— Корнелий меня предал, обманул!
— Ты не имеешь права так говорить. Корнелий разрывается между любовью к науке и долгом перед обезьяньим родом. Ты должен понять, что беременность Новы внушает ему самые серьезные опасения.
Пока я шел за Зирой по коридорам института, тревога моя все возрастала. Я догадывался, о чем думали ученые Сороры: их страшила возможность возникновения новой расы, которая… Черт побери! И вдруг я понял, каким образом смогу осуществить возложенную на меня провидением миссию!
Корнелий встретил меня весьма любезно, однако не сумел преодолеть возникшую между нами натянутость. Временами он исподтишка смотрел на меня почти с ужасом. Я изо всех сил старался не приступать сразу к теме, которая волновала меня больше всего. Для начала я спросил его, как он долетел и как закончились раскопки города в пустыне.
— Результаты поразительные! — оживился он. — Теперь у меня в руках самые неопровержимые доказательства!
Его маленькие умные глазки оживились и заблестели. Он не мог не похвастаться своим успехом. Зира сказала правду: Корнелий действительно разрывался между любовью к науке и долгом обезьяны. Но в тот момент со мной говорил ученый, одержимый исследователь, для которого превыше всего торжество его гипотезы, торжество истины.
— Мы нашли скелеты, — продолжал он. — Не один скелет, а множество, и расположенных таким образом, что это, вне всяких сомнений, может быть только кладбищем. Такая находка убедит самых тупоголовых. Однако наши орангутанги, разумеется, не хотят видеть ничего, кроме странного стечения обстоятельств.
— И что это за скелеты?
— Скелеты не обезьяньи.
— Понятно.
Мы посмотрели друг другу в глаза. Энтузиазм Корнелия сразу поостыл, и он продолжал уже медленнее, взвешивая слова:
— Не стану скрывать: вы угадали — это человеческие скелеты.
Зира явно была уже в курсе дела, потому что не выказала ни малейшего удивления. Мы снова встретились с Корнелием взглядами. Я ждал. Наконец он решился взять быка за рога.
— Теперь я уверен, — не без горечи признал Корнелий, — что некогда на нашей планете существовала человеческая раса, наделенная способностью мыслить, раса людей, подобных вам и другим людям Земли, затем она деградировала, и наши люди превратились в животных… К тому же по возвращении я нашел здесь новые доказательства своей правоты.
— Новые доказательства?
— Да. Их раздобыл заведующий энцефалического отделения, молодой шимпанзе с большим будущим. То, чего он добился, почти гениально… Не следует думать, — продолжал Корнелий с горькой иронией, — что обезьяны всегда были только подражателями. Мы внесли немало замечательных новшеств во все отрасли науки и особенно больших успехов добились в изучении мозговой деятельности. Если мне удастся, я когда-нибудь познакомлю вас с результатами. Уверен, вы будете поражены.
У меня создавалось такое впечатление, что он сам пытался убедить себя в гениальности обезьян, а потому говорил с излишней горячностью.
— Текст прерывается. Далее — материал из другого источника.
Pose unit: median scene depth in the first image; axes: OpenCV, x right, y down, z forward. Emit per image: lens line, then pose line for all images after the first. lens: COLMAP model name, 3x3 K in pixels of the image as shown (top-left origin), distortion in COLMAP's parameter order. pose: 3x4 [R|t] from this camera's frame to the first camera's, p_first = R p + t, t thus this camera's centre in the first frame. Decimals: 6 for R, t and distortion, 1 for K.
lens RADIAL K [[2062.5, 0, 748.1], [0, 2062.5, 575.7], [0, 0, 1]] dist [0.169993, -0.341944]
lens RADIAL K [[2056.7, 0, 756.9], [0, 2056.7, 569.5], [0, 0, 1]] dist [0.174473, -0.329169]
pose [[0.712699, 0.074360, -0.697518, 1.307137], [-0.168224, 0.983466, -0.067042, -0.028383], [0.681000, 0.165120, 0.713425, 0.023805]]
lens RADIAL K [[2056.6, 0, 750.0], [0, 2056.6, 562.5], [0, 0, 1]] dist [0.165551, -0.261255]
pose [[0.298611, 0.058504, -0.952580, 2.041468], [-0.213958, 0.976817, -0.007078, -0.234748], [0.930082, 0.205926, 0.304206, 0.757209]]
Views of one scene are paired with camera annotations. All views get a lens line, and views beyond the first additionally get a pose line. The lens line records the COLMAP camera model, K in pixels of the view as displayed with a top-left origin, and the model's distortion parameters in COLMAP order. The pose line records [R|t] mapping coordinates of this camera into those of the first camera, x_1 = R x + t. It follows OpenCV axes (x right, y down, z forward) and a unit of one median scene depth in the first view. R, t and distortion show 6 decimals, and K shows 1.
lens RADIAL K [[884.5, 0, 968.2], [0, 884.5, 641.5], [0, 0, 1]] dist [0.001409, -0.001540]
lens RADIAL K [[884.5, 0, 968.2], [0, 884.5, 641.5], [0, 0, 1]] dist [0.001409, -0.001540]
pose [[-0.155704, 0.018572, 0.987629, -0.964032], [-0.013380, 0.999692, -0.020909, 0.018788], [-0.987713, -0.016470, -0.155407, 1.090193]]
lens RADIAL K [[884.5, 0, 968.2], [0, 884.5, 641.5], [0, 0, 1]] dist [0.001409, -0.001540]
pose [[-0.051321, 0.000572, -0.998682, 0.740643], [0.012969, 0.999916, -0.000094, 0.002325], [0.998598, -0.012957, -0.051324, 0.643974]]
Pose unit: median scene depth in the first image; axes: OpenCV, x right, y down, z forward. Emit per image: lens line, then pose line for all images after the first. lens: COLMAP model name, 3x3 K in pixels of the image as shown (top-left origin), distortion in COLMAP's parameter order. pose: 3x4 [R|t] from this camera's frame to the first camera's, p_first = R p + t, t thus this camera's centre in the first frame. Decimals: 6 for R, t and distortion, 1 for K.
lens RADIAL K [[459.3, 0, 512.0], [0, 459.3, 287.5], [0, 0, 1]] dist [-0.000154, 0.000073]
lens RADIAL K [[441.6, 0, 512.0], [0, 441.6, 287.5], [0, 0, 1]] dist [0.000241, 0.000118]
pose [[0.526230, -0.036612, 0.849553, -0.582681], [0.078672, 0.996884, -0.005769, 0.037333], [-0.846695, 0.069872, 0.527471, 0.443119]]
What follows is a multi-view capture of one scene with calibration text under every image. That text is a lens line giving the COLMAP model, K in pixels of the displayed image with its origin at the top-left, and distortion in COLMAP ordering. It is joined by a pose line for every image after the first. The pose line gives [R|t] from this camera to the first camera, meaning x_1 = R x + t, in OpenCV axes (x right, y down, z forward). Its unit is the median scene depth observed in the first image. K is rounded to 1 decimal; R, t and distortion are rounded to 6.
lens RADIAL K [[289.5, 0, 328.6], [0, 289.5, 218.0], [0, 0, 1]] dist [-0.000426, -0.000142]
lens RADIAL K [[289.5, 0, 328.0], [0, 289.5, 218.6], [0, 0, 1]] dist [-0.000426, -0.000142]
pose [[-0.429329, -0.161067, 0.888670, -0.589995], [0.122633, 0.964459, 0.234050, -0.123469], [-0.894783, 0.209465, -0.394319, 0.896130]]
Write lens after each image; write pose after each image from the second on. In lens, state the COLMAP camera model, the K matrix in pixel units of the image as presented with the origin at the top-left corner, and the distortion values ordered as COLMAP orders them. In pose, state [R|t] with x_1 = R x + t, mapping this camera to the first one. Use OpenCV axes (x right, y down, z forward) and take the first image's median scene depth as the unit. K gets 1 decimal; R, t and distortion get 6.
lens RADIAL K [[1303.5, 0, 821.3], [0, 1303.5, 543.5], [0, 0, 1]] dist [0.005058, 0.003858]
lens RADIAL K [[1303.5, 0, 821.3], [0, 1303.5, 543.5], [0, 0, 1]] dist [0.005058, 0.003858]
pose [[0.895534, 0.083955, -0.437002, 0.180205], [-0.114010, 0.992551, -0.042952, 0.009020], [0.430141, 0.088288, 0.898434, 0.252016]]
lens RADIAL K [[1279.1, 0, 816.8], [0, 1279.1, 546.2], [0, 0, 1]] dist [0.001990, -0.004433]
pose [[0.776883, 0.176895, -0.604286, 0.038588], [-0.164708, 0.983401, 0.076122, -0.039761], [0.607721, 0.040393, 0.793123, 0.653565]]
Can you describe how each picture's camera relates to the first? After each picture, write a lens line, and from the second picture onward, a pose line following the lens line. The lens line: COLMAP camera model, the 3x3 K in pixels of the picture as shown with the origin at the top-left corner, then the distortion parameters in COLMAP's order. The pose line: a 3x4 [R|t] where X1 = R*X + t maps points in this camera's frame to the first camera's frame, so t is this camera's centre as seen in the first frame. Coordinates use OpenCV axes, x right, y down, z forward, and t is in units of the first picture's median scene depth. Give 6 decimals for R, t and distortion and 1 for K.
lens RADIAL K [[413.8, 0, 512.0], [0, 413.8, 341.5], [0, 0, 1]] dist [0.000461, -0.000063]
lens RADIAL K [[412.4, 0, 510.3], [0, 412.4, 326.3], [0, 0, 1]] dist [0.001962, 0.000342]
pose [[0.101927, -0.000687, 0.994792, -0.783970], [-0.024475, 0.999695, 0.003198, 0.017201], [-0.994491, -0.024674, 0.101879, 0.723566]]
Но ведь я никогда и не пытался его уязвить в этом отношении. Каких-нибудь два месяца назад Корнелий сам жаловался на отсутствие у обезьян созидательных способностей. А сейчас он с комичной гордостью вещал:
— Поверьте мне, настанет день, когда мы превзойдем людей во всех отношениях и во всех областях. Не случайно же мы стали наследниками человеческой культуры, — случайность здесь ни при чем. Это произошло в результате нормального хода эволюции. Эра мыслящего разумного человека прошла, и на смену ему явилось более совершенное существо, которому было предначертано сохранить основные достижения людей, усвоить их цивилизацию за долгий период кажущегося застоя, чтобы затем достичь новых вершин развития.
Такая постановка вопроса была для меня внове. Я мог бы ответить Корнелию, что многие мыслители Земли предчувствовали и предсказывали появление высшего существа, которое когда-нибудь наследует людям, однако ни один ученый, философ или поэт не представлял себе этого сверхчеловека в образе обезьяны. Но мне не хотелось спорить о таких пустяках. Главное заключалось в том, что мысль нашла себе иное воплощение в живом существе, а что это было за существо — не суть важно, не так ли? Меня сейчас занимало другое, поэтому я перевел разговор на Нову и ее состояние. Корнелий не сказал мне ничего нового, но попытался меня утешить:
— Не волнуйтесь так! Надеюсь, все обойдется. Наверное, это будет обыкновенный ребенок, такой же, как все человеческие детеныши на Сороре.
— А я надеюсь, что нет. Я уверен: ребенок будет говорить!